Os representantes dos doentes devem ser envolvidos em comités e comissões de peritos (nas comissões de ética, nos conselhos consultivos, nas comissões que discutem prioridades e alocação de recursos, por exemplo), nos processos regulatórios, no planeamento, desenho e gestão das unidades de saúde, na formação dos profissionais de saúde, no desenvolvimento da investigação, no desenho de orientações para os cuidados de saúde e tratamento", defende Elsa Frazão Mateus. Por exemplo, o Infarmed já lançou o Projecto Incluir para alargar a interacção de doentes/associações de doentes no processo de avaliação de tecnologias da saúde e noutras áreas.

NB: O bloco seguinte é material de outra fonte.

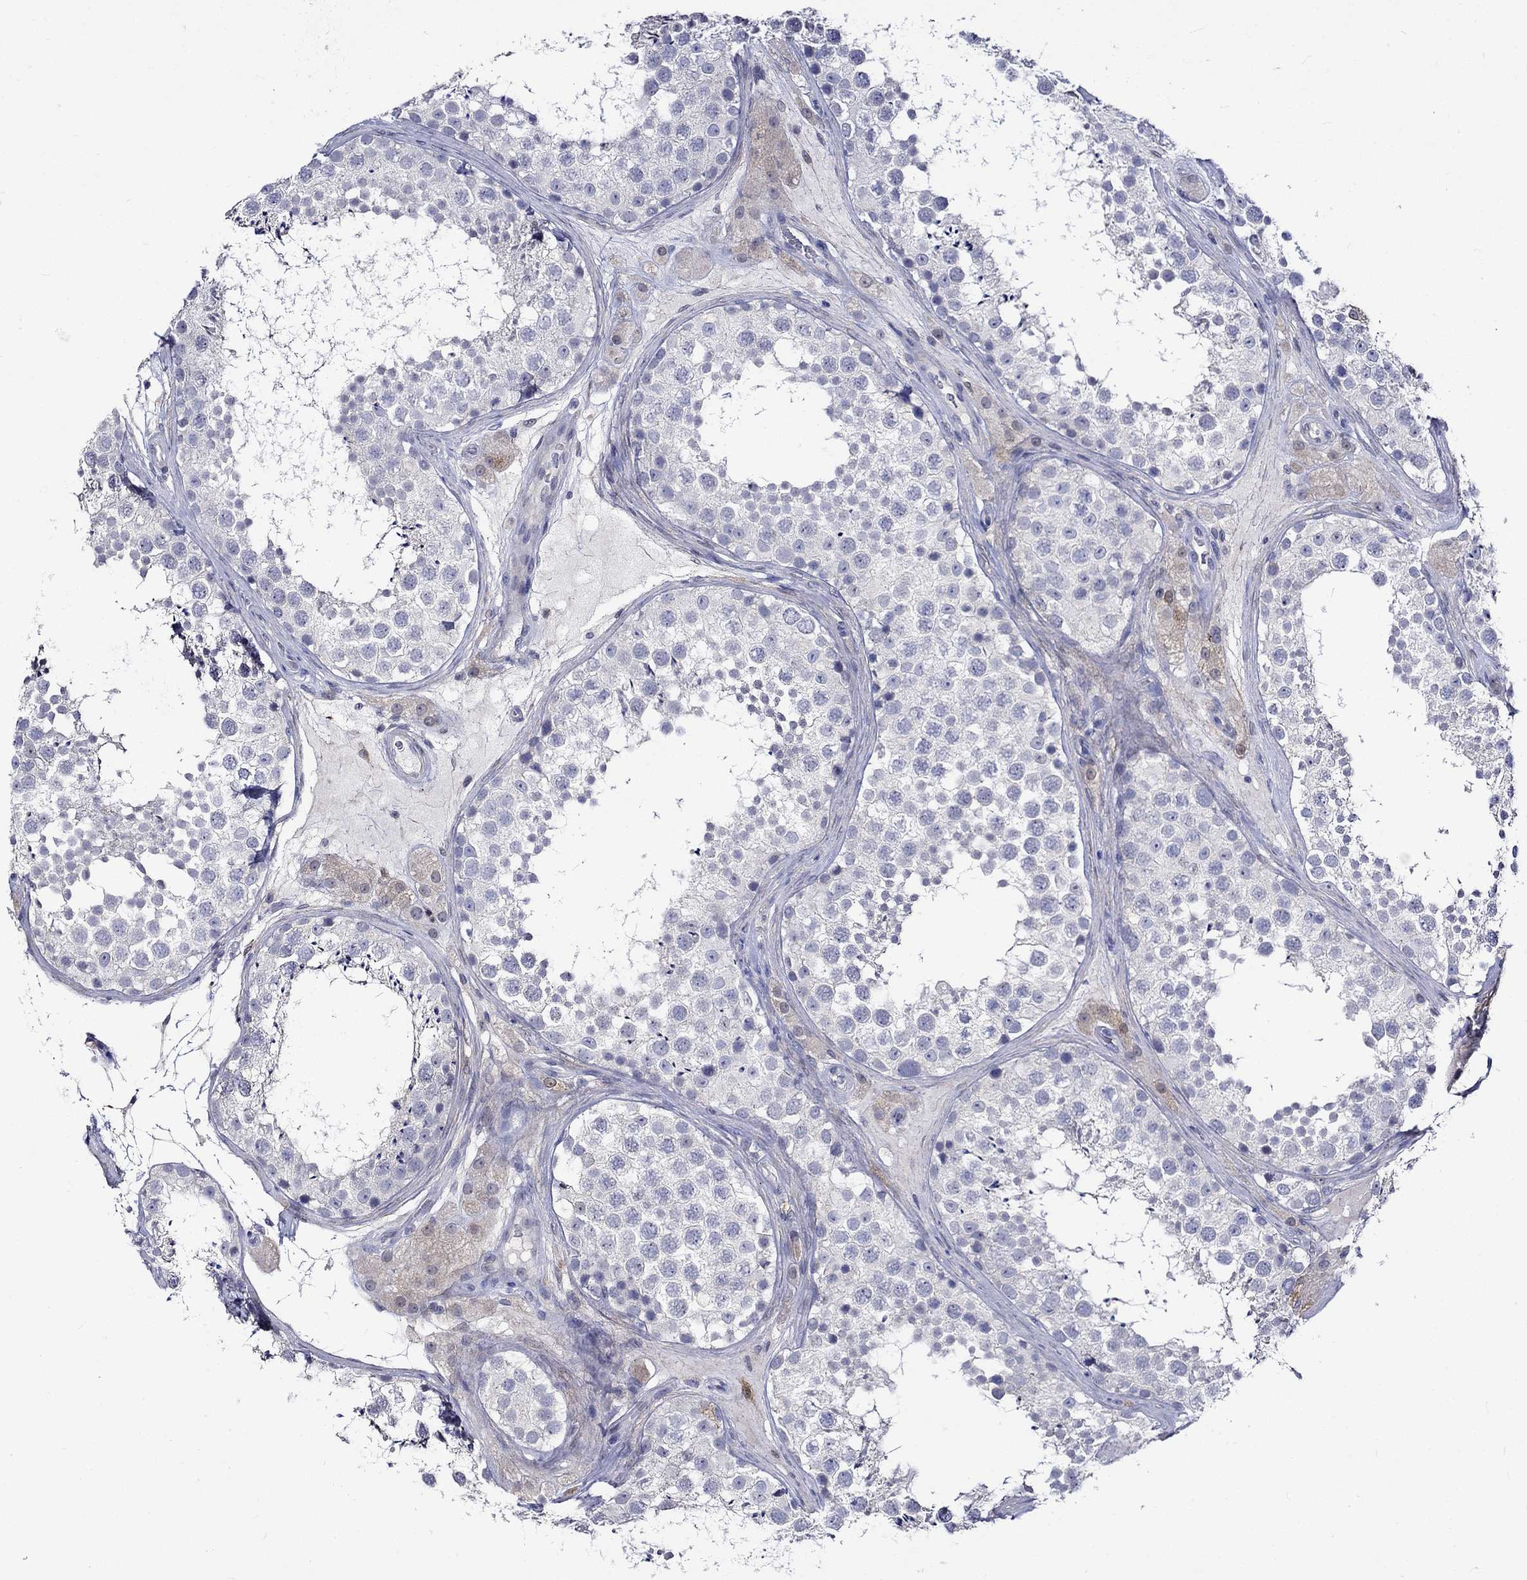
{"staining": {"intensity": "negative", "quantity": "none", "location": "none"}, "tissue": "testis", "cell_type": "Cells in seminiferous ducts", "image_type": "normal", "snomed": [{"axis": "morphology", "description": "Normal tissue, NOS"}, {"axis": "topography", "description": "Testis"}], "caption": "There is no significant staining in cells in seminiferous ducts of testis. The staining was performed using DAB (3,3'-diaminobenzidine) to visualize the protein expression in brown, while the nuclei were stained in blue with hematoxylin (Magnification: 20x).", "gene": "CRYAB", "patient": {"sex": "male", "age": 41}}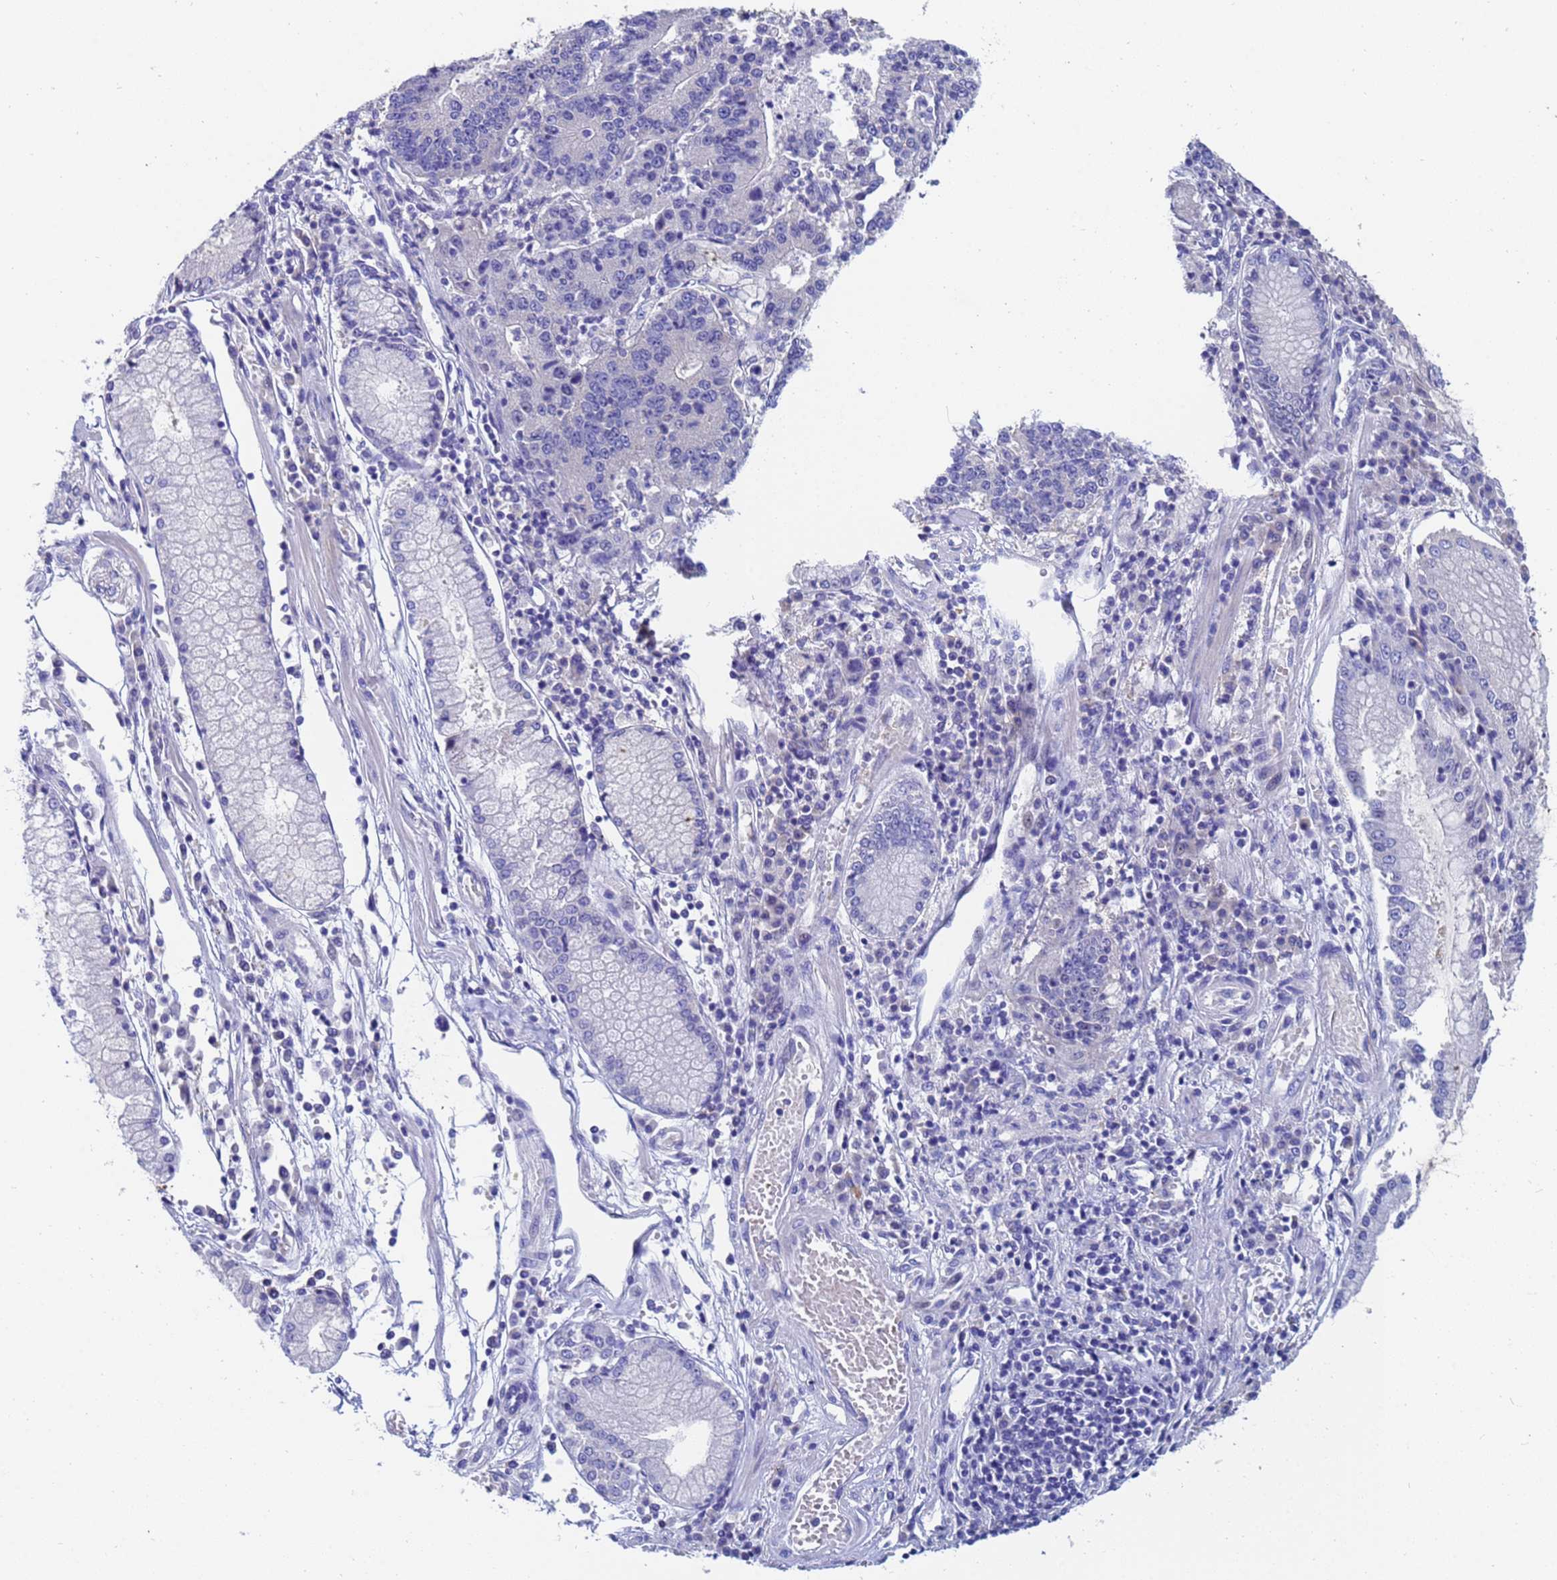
{"staining": {"intensity": "negative", "quantity": "none", "location": "none"}, "tissue": "stomach cancer", "cell_type": "Tumor cells", "image_type": "cancer", "snomed": [{"axis": "morphology", "description": "Adenocarcinoma, NOS"}, {"axis": "topography", "description": "Stomach"}], "caption": "There is no significant staining in tumor cells of stomach cancer.", "gene": "UBE2O", "patient": {"sex": "male", "age": 59}}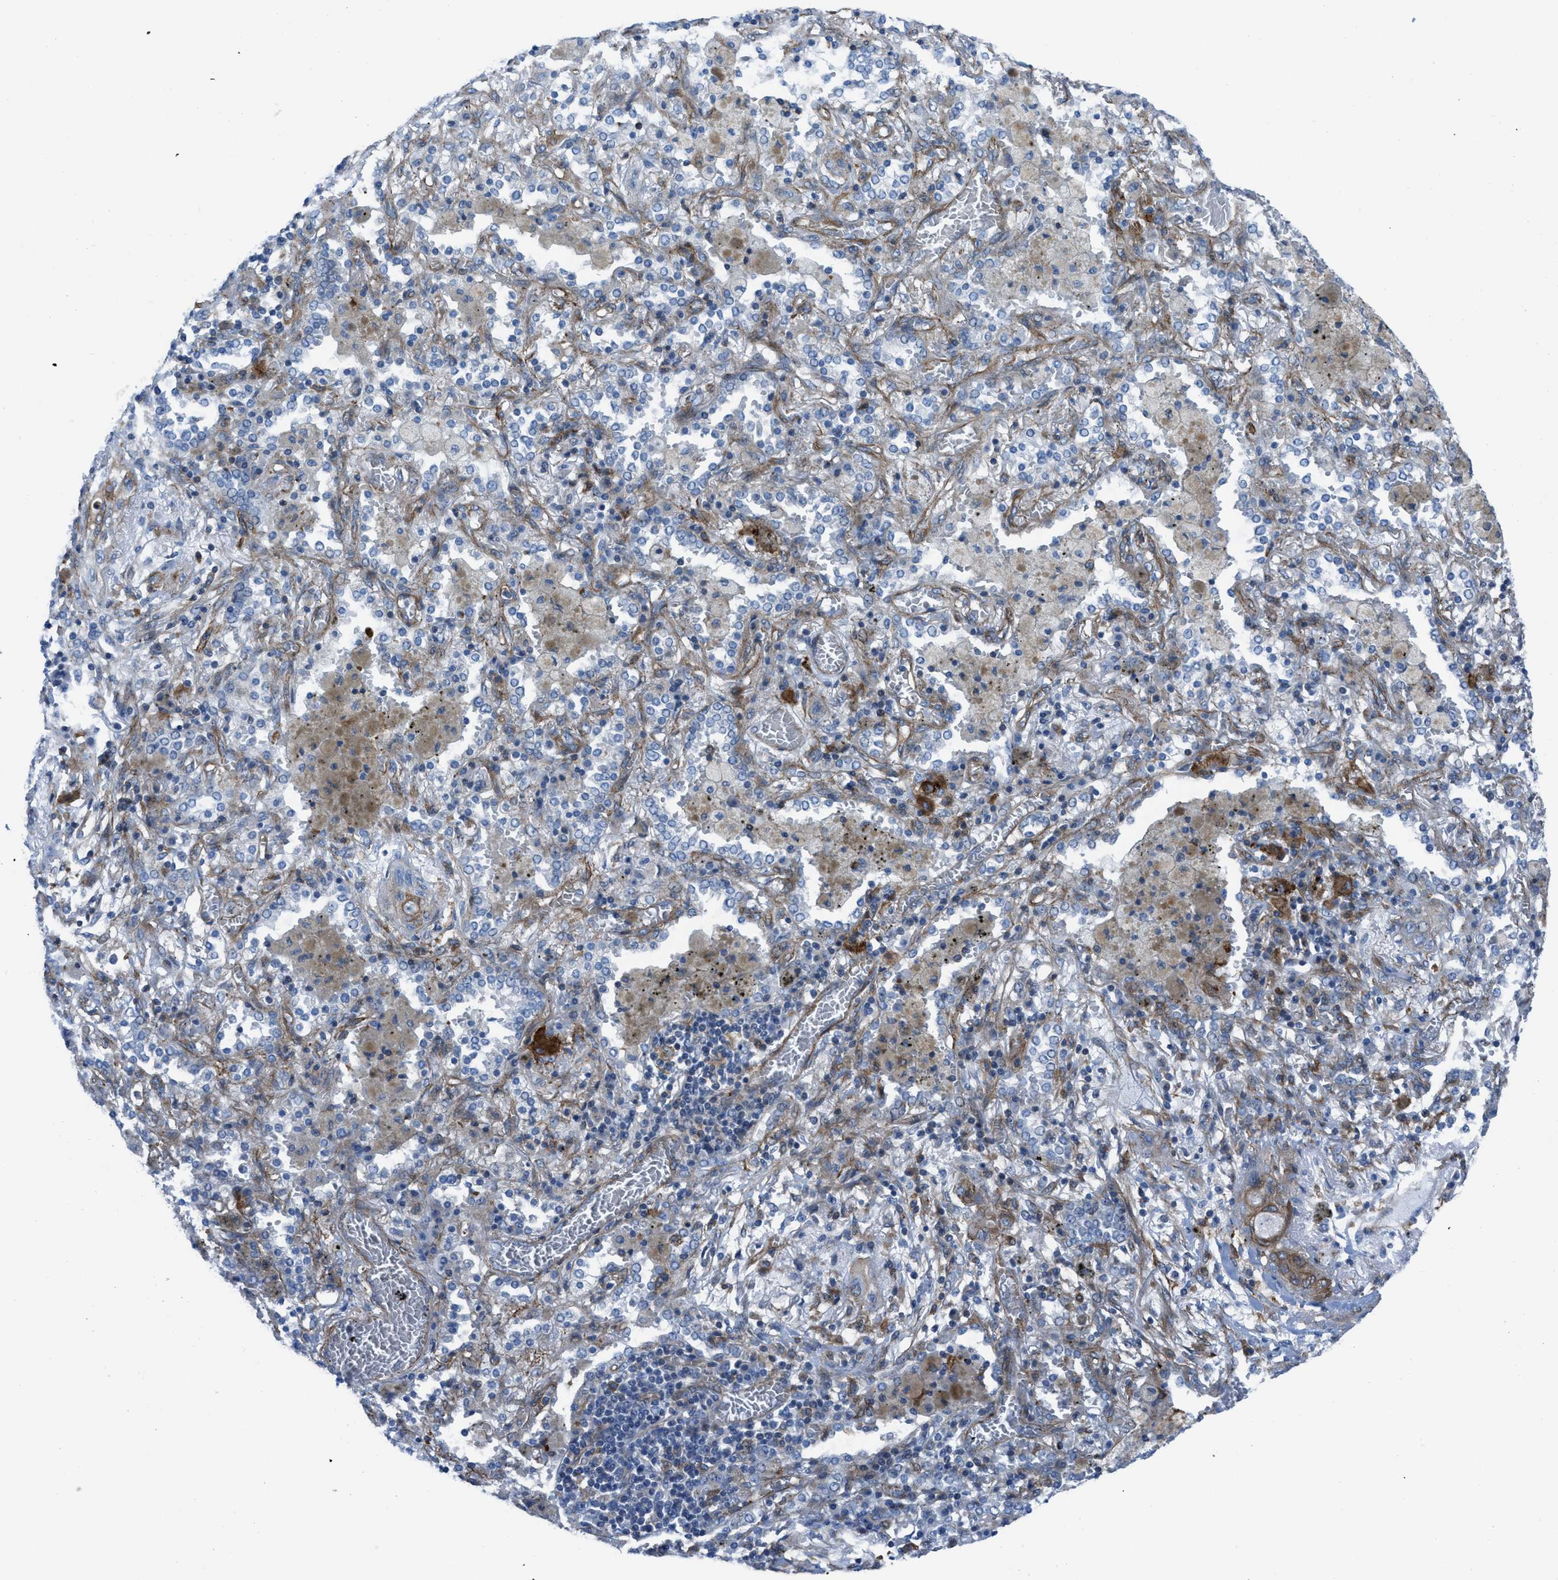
{"staining": {"intensity": "negative", "quantity": "none", "location": "none"}, "tissue": "lung cancer", "cell_type": "Tumor cells", "image_type": "cancer", "snomed": [{"axis": "morphology", "description": "Squamous cell carcinoma, NOS"}, {"axis": "topography", "description": "Lung"}], "caption": "This is an IHC histopathology image of lung squamous cell carcinoma. There is no positivity in tumor cells.", "gene": "KCNH7", "patient": {"sex": "female", "age": 47}}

A organização Porter para a saúde

O ICHOM é a sigla de International Consortium for Health Outcomes Measurement e foi fundado pela Harvard Business School, o Karolinska Institutet e o The Boston Consulting Group. A medição dos cuidados de saúde baseada em valor pode ter impacto no financiamento e na gestão das organizações de saúde e para a escolha das opções terapêuticas, porque permite fazer escolhas mais informadas. Até ao fim do ano de 2017, o ICHOM pretende ter publicado um número suficiente de padrões de medição para cobrir mais do que 50% da carga global de doenças. Um dos projectos, para a hipertensão, tem a colaboração de Manuela Fiuza e António Vaz Carneiro. Tem por objectivo passar dos 200 "outcomes" detectados para entre oito e doze indicadores "que são verdadeiramente importantes e que devem passar a influenciar os estudos, medidas e políticas de saúde". Estas metodologias começam a ser aplicadas em alguns hospitais privados e públicos e a Sociedade Portuguesa de Oftalmologia está a avaliar um conjunto de standards técnicos para as cataratas.